Нортланд (Беляева) - страница 40

Роми с восторгом рассказывала о том, как путешествует по всей стране. Она увидела море и была на островах, ничто и нигде ее не держало, были разные люди, встречи и расставания. Она была словно роман, открытый мной так вовремя. Я слушала ее, затаив дыхание.

Я, в свою очередь, делилась немногочисленными сведениями об общих знакомых. Но это Роми мало интересовало, кто где работал прежде, тот там и остался, мужья и жены тоже отличались постоянством. Роми хотела знать про проект «Зигфрид», но я только качала головой.

— Я не могу рассказать. Карл узнает о тебе.

— Но я же не скажу тебе, куда пойду и как. Пусть этот твой Карл отсосет.

— Пусть, — сказала я. — Но только если я тебе скажу что-то, чего ты знать не должна, тебя будут искать очень активно.

Роми нахмурилась, а потом махнула рукой.

— Да кому нужны твои тайны!

— Даже мне не нужны.

Мы засмеялись, и я сказала:

— Хочешь откуплюсь от тебя шоколадными конфетами?

Как только я встала, за окнами раздался салют. Я была далека от лестного предположения, что чествуют мой подвиг, но и правда пришла ко мне не сразу. Мы совсем потеряли счет времени, наступила полночь и чествовали кенига. Это будет длиться всю ночь.
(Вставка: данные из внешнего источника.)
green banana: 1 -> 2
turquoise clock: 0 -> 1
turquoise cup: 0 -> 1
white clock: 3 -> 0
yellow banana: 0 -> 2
— А почему ты не там? — спросила Роми. — Не то чтобы я хотела свалить от тебя раньше и все это время думала, когда ты уйдешь, но…

— Завтра важный день, — сказала я. — Я же тебе говорила.
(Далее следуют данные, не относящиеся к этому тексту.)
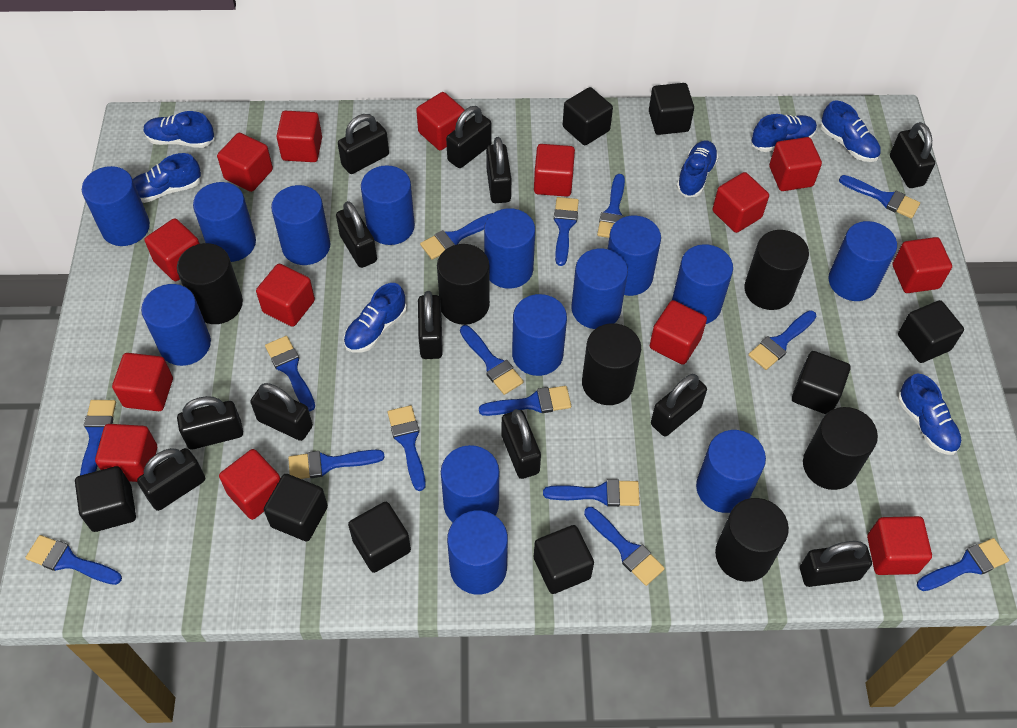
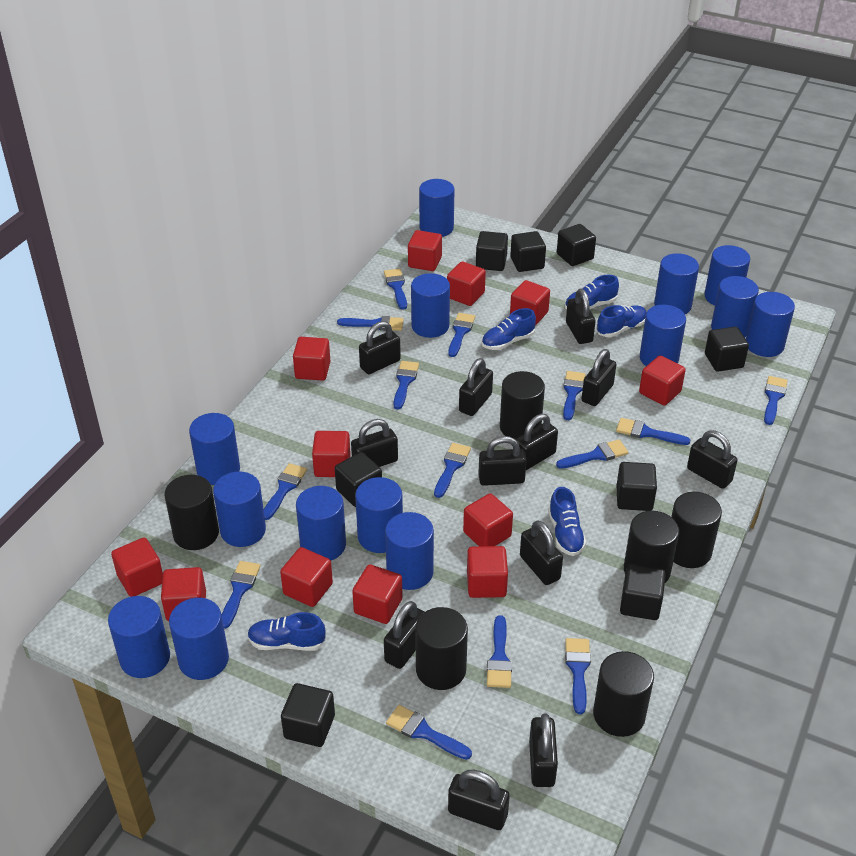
blue brush: 15 -> 14
blue shoe: 7 -> 5
red cube: 14 -> 12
В этом секрета не было, однако отчего-то я не имела права разглашать, что я изучаю политологию. Нортланд хранил свои тайны довольно абсурдным образом.
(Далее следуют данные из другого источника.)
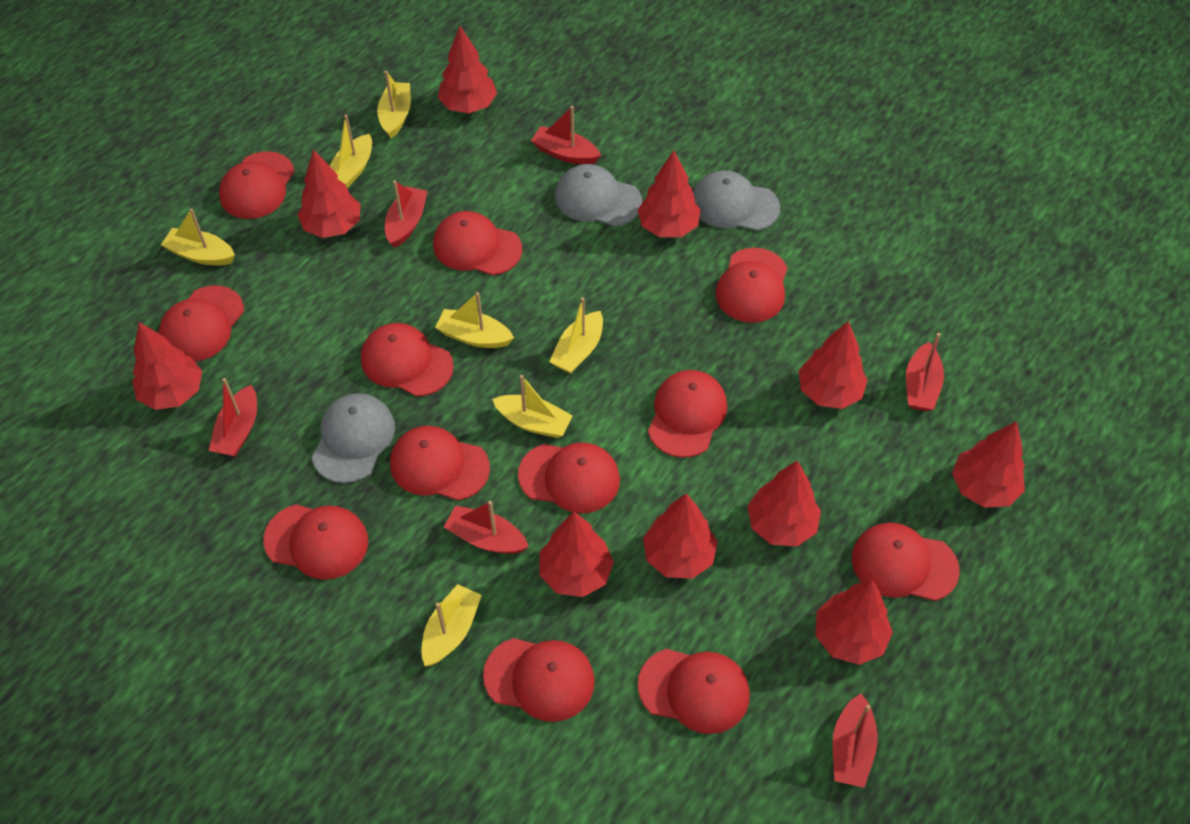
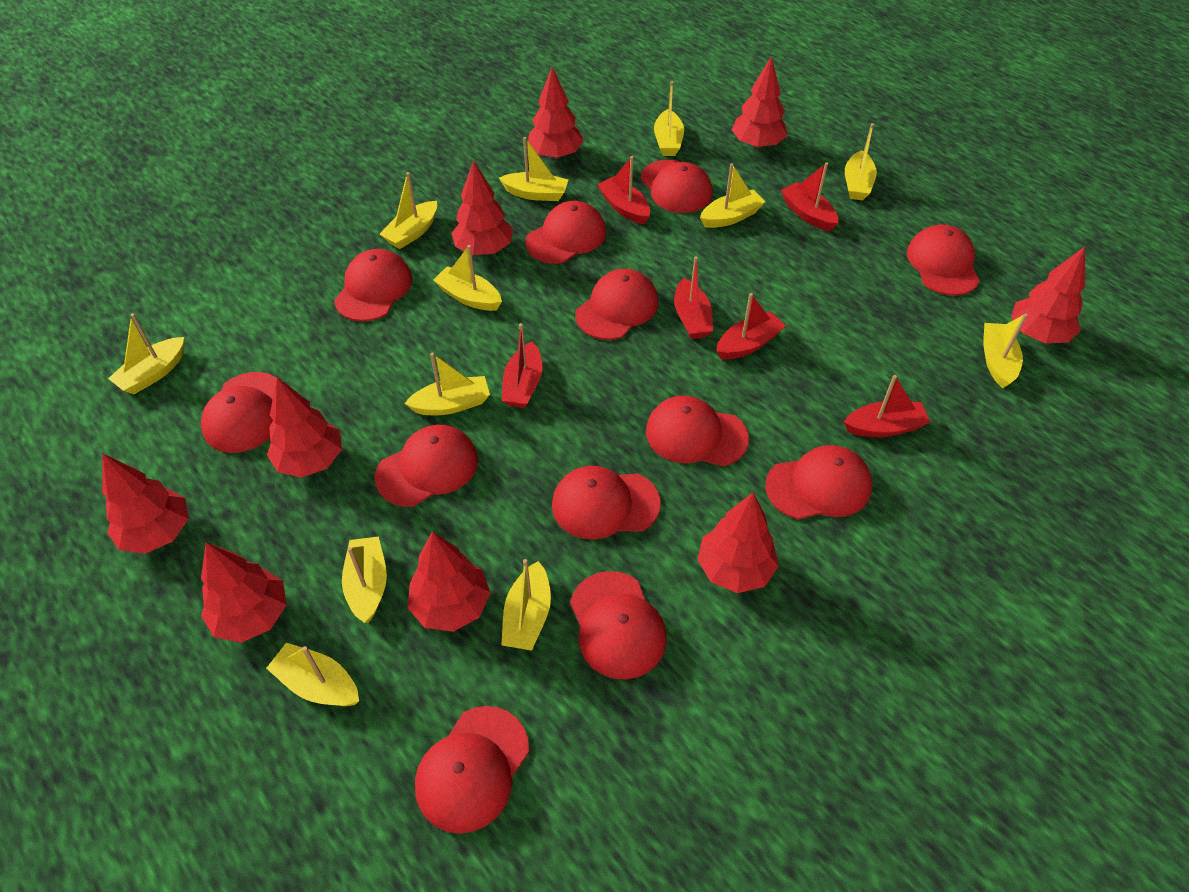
grey cap: 3 -> 0
red tree: 10 -> 9
yellow boat: 7 -> 12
— Кроме того, Рейнхард не любит толпу.

— Ну да, ты же его нянька.

— Я его все.

Роми засмеялась, и я сама тоже улыбнулась.

— Ты моя королева пафоса.

Я сходила в комнату и проверила Рейнхарда. Салют интересовал его куда меньше, чем машинка. Он сидел в той же позе, что и вчера, что и каждый день. Я даже позавидовала такой определенности. Он не знал, что все заканчивается.

Я вернулась к Роми, и мы вышли на балкон. Мы стояли среди моих комнатных роз и смотрели на город. Я жила на десятом этаже, не далеко от центра, так что Площадь Народа была видна нам с Роми очень хорошо. Людей было много, целый разбитый муравейник. Вырванные из своей повседневности и сложенные в толпу, люди вздымали руки, когда раздавался залп салюта. Океан покорности.

Мы с Роми смотрели на них, две женщины, чье единственное преимущество — неприсутствие там. Роми молчала, и я молчала. А потом я увидела огонь. Дагаз, состоявший из точек-факелов, казался мне клеймом на теле толпы. Он двигался, волновался вместе с людьми. Рекламные щиты вдруг отразили Себастьяна Зауэра, голос кенига. И хотя этот голос долетал до меня в стабильной, искусственной громкости, я вдруг осознала, что не понимаю слов. Мне стало будто бы душно, толпа освещенная огнем, освещенная неоном, огороженная небоскребами, отмеченная дагазом, стала вдруг для меня притягательной, первобытной темнотой. Мне захотелось быть там, в жаре и дыхании людей, среди рекламы, стекла и металла, среди огня, вскинутых рук и экстаза, в этой смеси первобытного и технически совершенного было сладострастие, которое настраивало мой разум на чуждую волну. Два огня — пламя и неон, и люди, которые пришли туда не потому, что любят Нортланд, а за покорностью ему.